Per diem expenses are intended to cover legislators' additional costs for essentially residing in two places, Sacramento and in their home districts. The "extra" per diem the governor referred to is money paid lawmakers to sit through meetings even though the Legislative's work officially ended Aug. 31.

It seems counter-intuitive that people get paid to do a job, then don't deliver what they were paid for, then get paid overtime for as long as they continue not to deliver what they already failed to deliver. As the governor put it: "There are absolutely no consequences to legislators."

We don't suggest legislators convene to purposely accomplish nothing in order to be paid an extra $170 per day, tax-free. Well, maybe we don't suggest that. But when the state is about to run out of money for fundamental services, it's wrong to pay them overtime for continuing to fail at their jobs.

In the Senate alone, taxpayers will pay an extra $46,410 a week in per diem, about $1,190 per senator, despite senators having violated their constitutional duty to adopt a balanced budget way back in June. Do disincentives get any more perverse?

Maybe a more straightforward incentive would be more effective. Why not require senators, who each already are paid $116,208 salary and $35,000 per diem during regular session, to pay back $170 a day every day beyond the constitutional deadline the state goes without an adopted budget?

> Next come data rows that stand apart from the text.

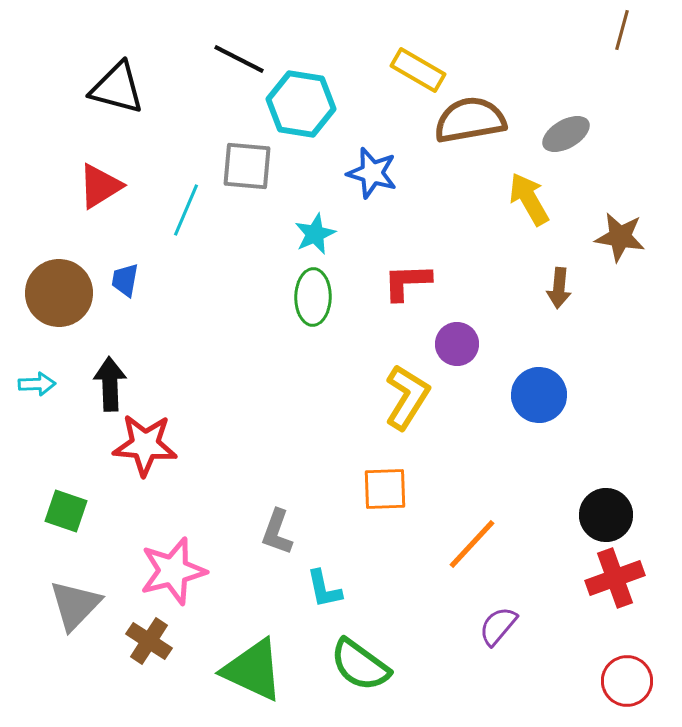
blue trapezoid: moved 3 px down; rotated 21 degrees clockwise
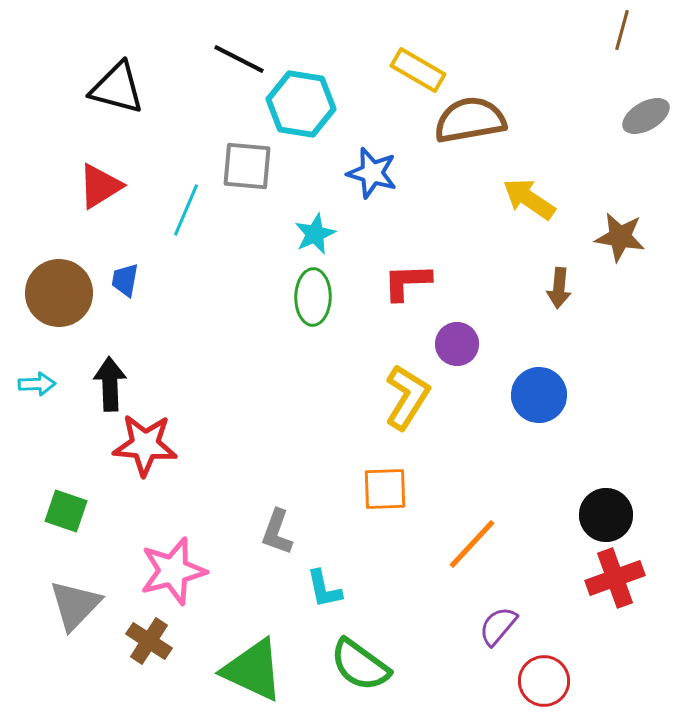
gray ellipse: moved 80 px right, 18 px up
yellow arrow: rotated 26 degrees counterclockwise
red circle: moved 83 px left
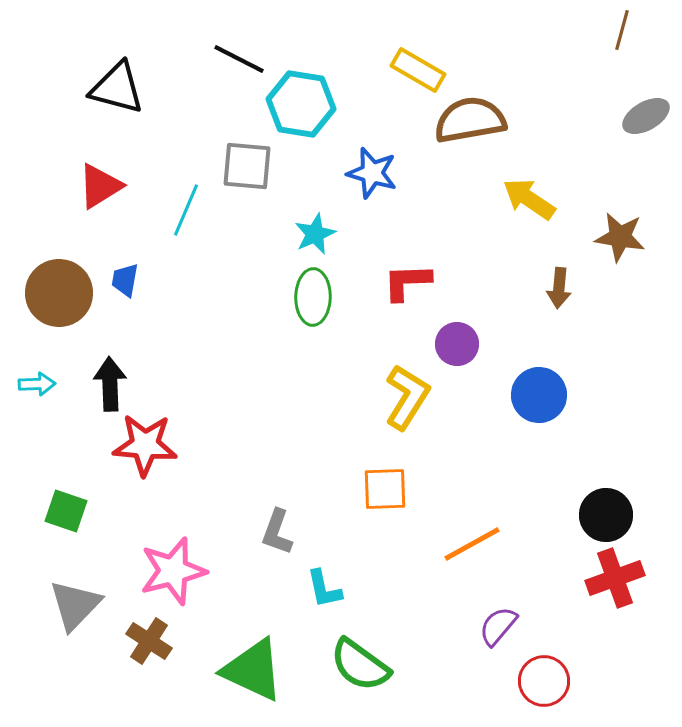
orange line: rotated 18 degrees clockwise
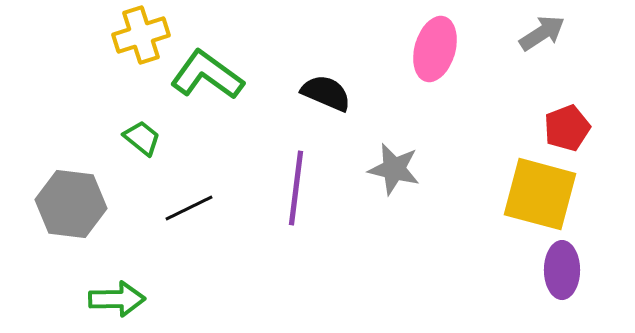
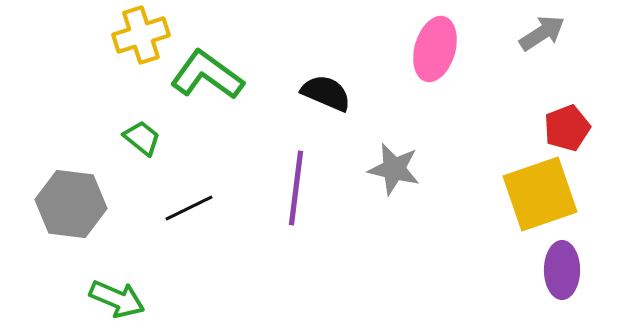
yellow square: rotated 34 degrees counterclockwise
green arrow: rotated 24 degrees clockwise
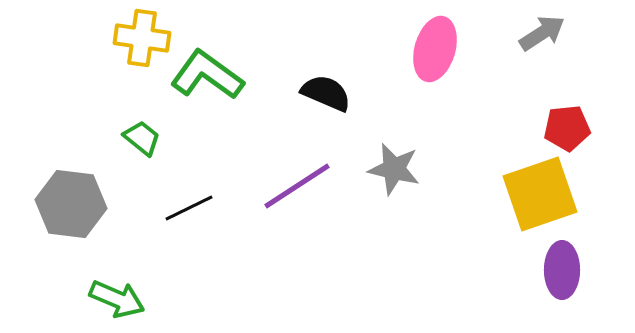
yellow cross: moved 1 px right, 3 px down; rotated 26 degrees clockwise
red pentagon: rotated 15 degrees clockwise
purple line: moved 1 px right, 2 px up; rotated 50 degrees clockwise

Lest we cast too broad a criticism, we applaud legislators of both parties who have turned down per diem payments, as reported by the Sacramento Bee. Democrat Sen. Darrell Steinberg of Sacramento rejects per diem year-round. Democrat Sen. Lou Correa of Santa Ana requested his be withheld during the budget standoff.

Assembly Democrats Dave Jones of Sacramento and Lois Wolk of Davis and Assembly Republican Roger Niello of Fair Oaks accept no per diem all year. And Republican Assemblyman Martin Garrick of Solana Beach has rejected per diem since July 1 when the Legislature officially went beyond the constitutional deadline for adopting a budget. At least there are some who refuse to profit from the Legislature's incompetence.